● **JOB**
Copy every line of the listing below word for word, keeping each field name and value unchanged.

● **Records from a dataset**
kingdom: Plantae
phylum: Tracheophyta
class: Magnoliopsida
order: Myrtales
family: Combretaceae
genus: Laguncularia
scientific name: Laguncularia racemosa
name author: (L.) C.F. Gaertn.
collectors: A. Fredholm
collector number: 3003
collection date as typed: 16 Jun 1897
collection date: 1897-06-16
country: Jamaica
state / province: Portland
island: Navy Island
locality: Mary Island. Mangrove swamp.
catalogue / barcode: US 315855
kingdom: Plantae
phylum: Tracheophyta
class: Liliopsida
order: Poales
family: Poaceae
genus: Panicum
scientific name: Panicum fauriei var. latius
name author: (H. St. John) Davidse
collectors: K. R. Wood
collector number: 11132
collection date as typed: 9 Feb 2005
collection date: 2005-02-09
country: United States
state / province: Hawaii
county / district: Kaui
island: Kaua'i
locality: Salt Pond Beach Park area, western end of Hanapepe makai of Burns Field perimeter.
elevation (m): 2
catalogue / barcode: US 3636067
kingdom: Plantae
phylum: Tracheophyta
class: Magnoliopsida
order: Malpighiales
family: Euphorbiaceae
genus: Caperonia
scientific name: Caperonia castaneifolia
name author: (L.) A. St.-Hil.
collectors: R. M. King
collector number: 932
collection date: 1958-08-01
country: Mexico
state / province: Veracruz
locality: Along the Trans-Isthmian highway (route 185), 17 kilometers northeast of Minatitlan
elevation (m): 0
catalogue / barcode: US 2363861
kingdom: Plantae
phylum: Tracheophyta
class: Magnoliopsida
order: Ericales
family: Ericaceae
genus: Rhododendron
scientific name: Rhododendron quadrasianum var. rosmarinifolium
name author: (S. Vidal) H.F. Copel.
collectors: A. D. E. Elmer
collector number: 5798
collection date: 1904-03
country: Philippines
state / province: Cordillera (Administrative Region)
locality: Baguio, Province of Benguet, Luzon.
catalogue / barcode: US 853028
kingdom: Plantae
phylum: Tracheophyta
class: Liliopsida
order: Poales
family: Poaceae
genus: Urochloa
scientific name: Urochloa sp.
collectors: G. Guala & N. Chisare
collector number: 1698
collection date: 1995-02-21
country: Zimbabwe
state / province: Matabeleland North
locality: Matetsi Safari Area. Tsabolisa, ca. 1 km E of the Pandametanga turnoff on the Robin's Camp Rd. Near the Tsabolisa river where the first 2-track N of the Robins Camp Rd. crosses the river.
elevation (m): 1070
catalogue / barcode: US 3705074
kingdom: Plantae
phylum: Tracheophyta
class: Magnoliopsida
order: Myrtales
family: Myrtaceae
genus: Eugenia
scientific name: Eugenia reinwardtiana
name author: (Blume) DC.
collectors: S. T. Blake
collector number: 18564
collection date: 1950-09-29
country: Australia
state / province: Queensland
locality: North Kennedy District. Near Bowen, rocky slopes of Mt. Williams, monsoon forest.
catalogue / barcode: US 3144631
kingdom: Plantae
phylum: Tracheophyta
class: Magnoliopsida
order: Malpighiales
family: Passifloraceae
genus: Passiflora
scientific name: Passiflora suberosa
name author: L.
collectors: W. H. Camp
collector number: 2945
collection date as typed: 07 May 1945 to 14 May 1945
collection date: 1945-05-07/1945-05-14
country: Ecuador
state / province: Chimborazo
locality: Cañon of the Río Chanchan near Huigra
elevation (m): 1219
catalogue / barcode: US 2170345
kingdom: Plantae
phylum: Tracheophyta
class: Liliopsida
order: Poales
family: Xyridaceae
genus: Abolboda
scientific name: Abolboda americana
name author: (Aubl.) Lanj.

● **RESPONSE TO THIS EXERCISE**
kingdom: Plantae
phylum: Tracheophyta
class: Magnoliopsida
order: Myrtales
family: Combretaceae
genus: Laguncularia
scientific name: Laguncularia racemosa
name author: (L.) C.F. Gaertn.
collectors: A. Fredholm
collector number: 3003
collection date as typed: 16 Jun 1897
collection date: 1897-06-16
country: Jamaica
state / province: Portland
island: Navy Island
locality: Mary Island. Mangrove swamp.
catalogue / barcode: US 315855
kingdom: Plantae
phylum: Tracheophyta
class: Liliopsida
order: Poales
family: Poaceae
genus: Panicum
scientific name: Panicum fauriei var. latius
name author: (H. St. John) Davidse
collectors: K. R. Wood
collector number: 11132
collection date as typed: 9 Feb 2005
collection date: 2005-02-09
country: United States
state / province: Hawaii
county / district: Kaui
island: Kaua'i
locality: Salt Pond Beach Park area, western end of Hanapepe makai of Burns Field perimeter.
elevation (m): 2
catalogue / barcode: US 3636067
kingdom: Plantae
phylum: Tracheophyta
class: Magnoliopsida
order: Malpighiales
family: Euphorbiaceae
genus: Caperonia
scientific name: Caperonia castaneifolia
name author: (L.) A. St.-Hil.
collectors: R. M. King
collector number: 932
collection date: 1958-08-01
country: Mexico
state / province: Veracruz
locality: Along the Trans-Isthmian highway (route 185), 17 kilometers northeast of Minatitlan
elevation (m): 0
catalogue / barcode: US 2363861
kingdom: Plantae
phylum: Tracheophyta
class: Magnoliopsida
order: Ericales
family: Ericaceae
genus: Rhododendron
scientific name: Rhododendron quadrasianum var. rosmarinifolium
name author: (S. Vidal) H.F. Copel.
collectors: A. D. E. Elmer
collector number: 5798
collection date: 1904-03
country: Philippines
state / province: Cordillera (Administrative Region)
locality: Baguio, Province of Benguet, Luzon.
catalogue / barcode: US 853028
kingdom: Plantae
phylum: Tracheophyta
class: Liliopsida
order: Poales
family: Poaceae
genus: Urochloa
scientific name: Urochloa sp.
collectors: G. Guala & N. Chisare
collector number: 1698
collection date: 1995-02-21
country: Zimbabwe
state / province: Matabeleland North
locality: Matetsi Safari Area. Tsabolisa, ca. 1 km E of the Pandametanga turnoff on the Robin's Camp Rd. Near the Tsabolisa river where the first 2-track N of the Robins Camp Rd. crosses the river.
elevation (m): 1070
catalogue / barcode: US 3705074
kingdom: Plantae
phylum: Tracheophyta
class: Magnoliopsida
order: Myrtales
family: Myrtaceae
genus: Eugenia
scientific name: Eugenia reinwardtiana
name author: (Blume) DC.
collectors: S. T. Blake
collector number: 18564
collection date: 1950-09-29
country: Australia
state / province: Queensland
locality: North Kennedy District. Near Bowen, rocky slopes of Mt. Williams, monsoon forest.
catalogue / barcode: US 3144631
kingdom: Plantae
phylum: Tracheophyta
class: Magnoliopsida
order: Malpighiales
family: Passifloraceae
genus: Passiflora
scientific name: Passiflora suberosa
name author: L.
collectors: W. H. Camp
collector number: 2945
collection date as typed: 07 May 1945 to 14 May 1945
collection date: 1945-05-07/1945-05-14
country: Ecuador
state / province: Chimborazo
locality: Cañon of the Río Chanchan near Huigra
elevation (m): 1219
catalogue / barcode: US 2170345
kingdom: Plantae
phylum: Tracheophyta
class: Liliopsida
order: Poales
family: Xyridaceae
genus: Abolboda
scientific name: Abolboda americana
name author: (Aubl.) Lanj.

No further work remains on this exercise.